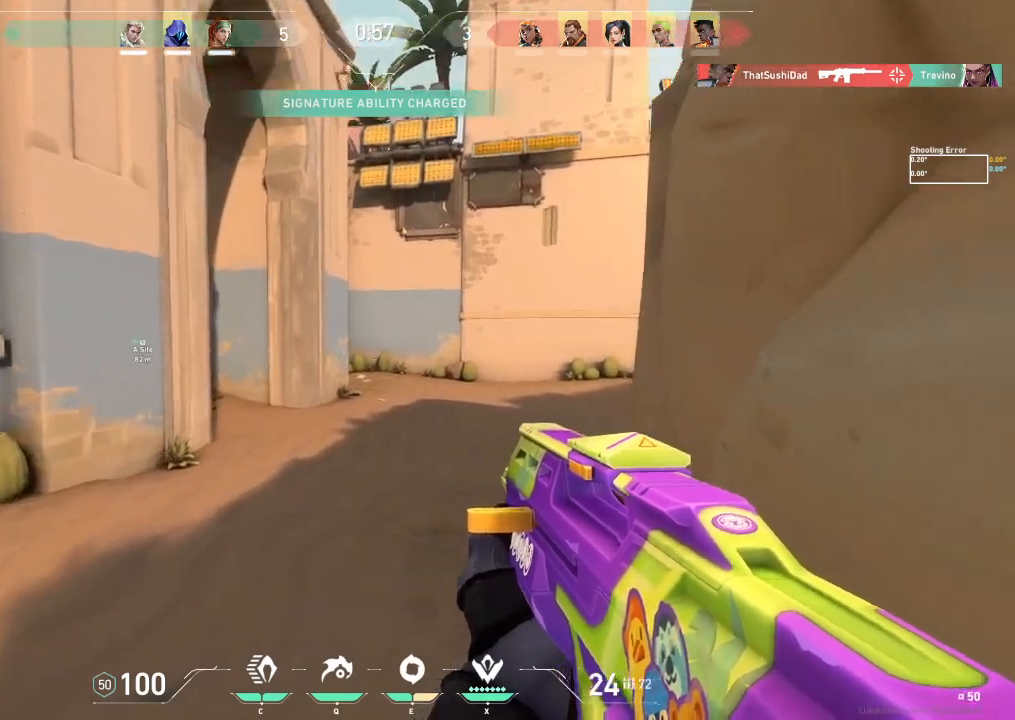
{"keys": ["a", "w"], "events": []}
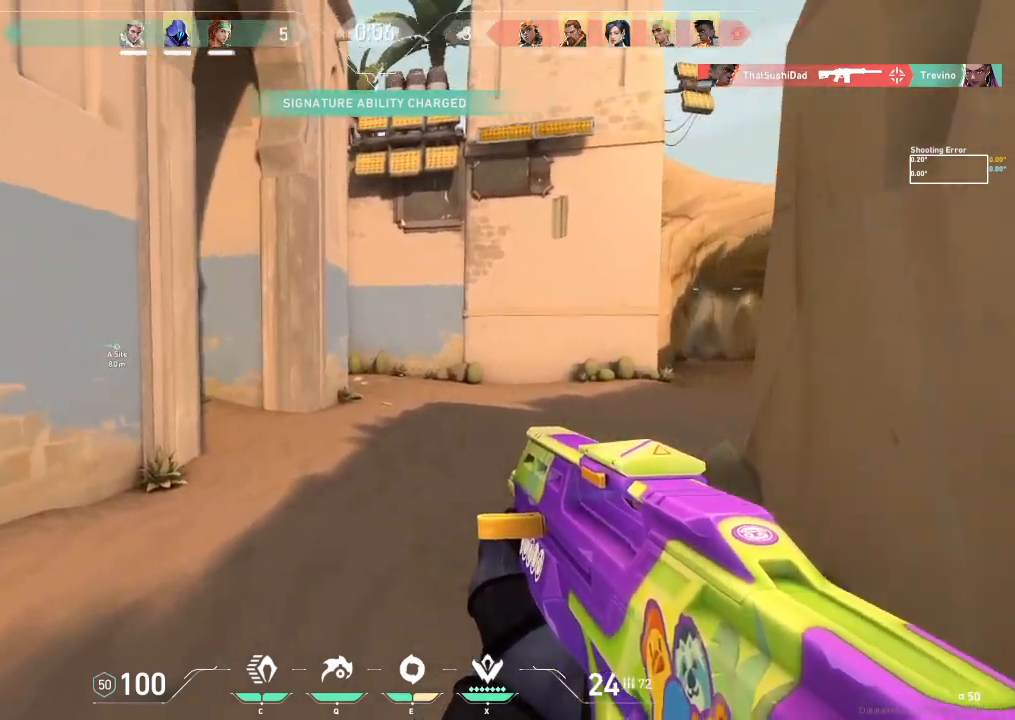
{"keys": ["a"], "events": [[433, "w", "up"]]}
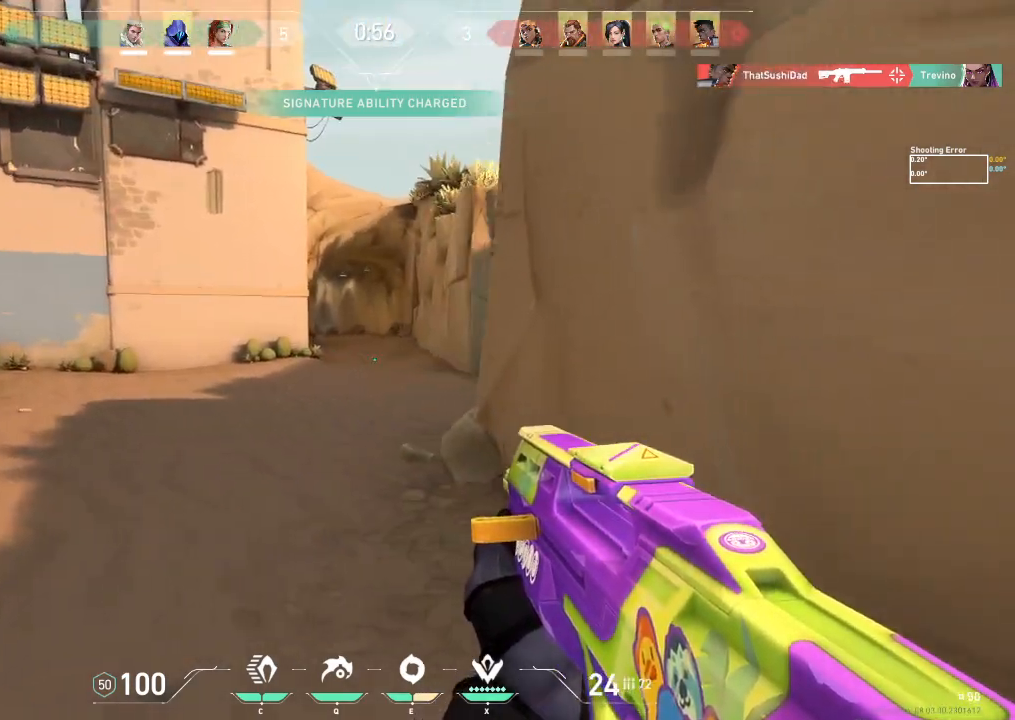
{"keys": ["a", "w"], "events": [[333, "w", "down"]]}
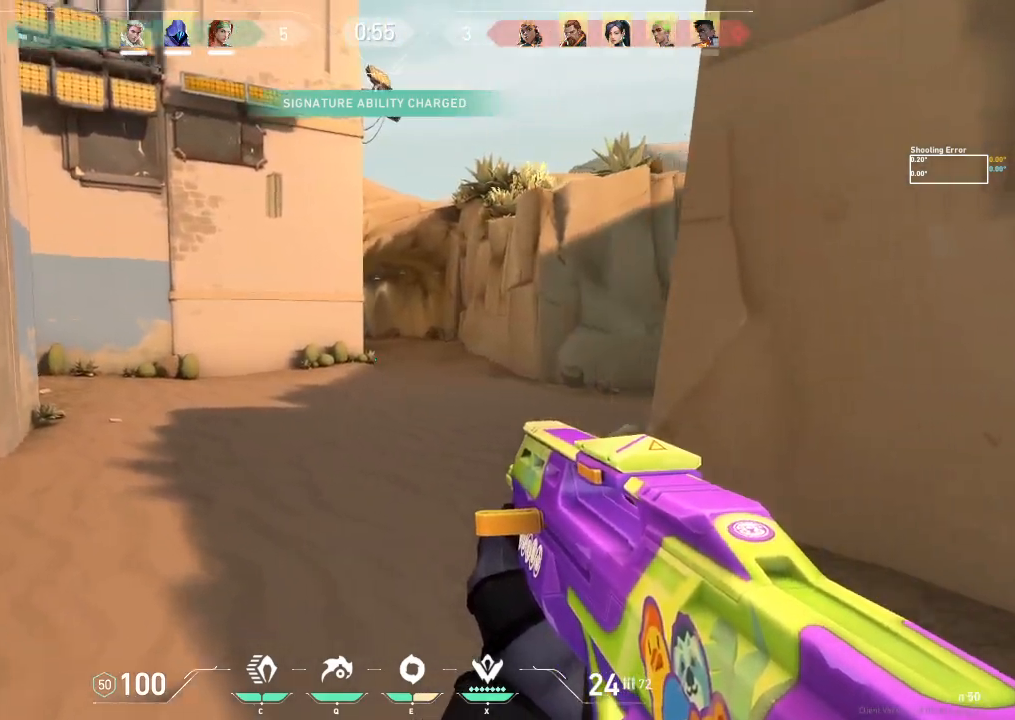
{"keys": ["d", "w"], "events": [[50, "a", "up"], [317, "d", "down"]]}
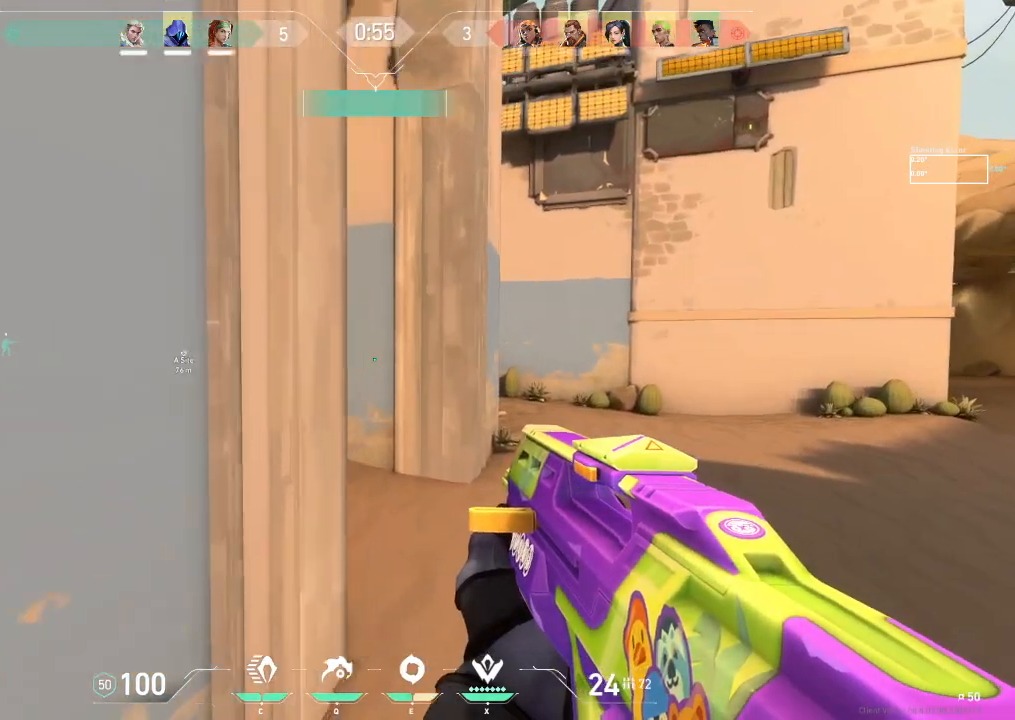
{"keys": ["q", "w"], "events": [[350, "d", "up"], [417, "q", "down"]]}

▸ **WHAT IS BEING ASKED**:
Without including any pictures, repeat the records above exactly.

▸ **SOLVED PROBLEM**:
{"keys": ["a", "w"], "events": []}
{"keys": ["a"], "events": [[433, "w", "up"]]}
{"keys": ["a", "w"], "events": [[333, "w", "down"]]}
{"keys": ["d", "w"], "events": [[50, "a", "up"], [317, "d", "down"]]}
{"keys": ["q", "w"], "events": [[350, "d", "up"], [417, "q", "down"]]}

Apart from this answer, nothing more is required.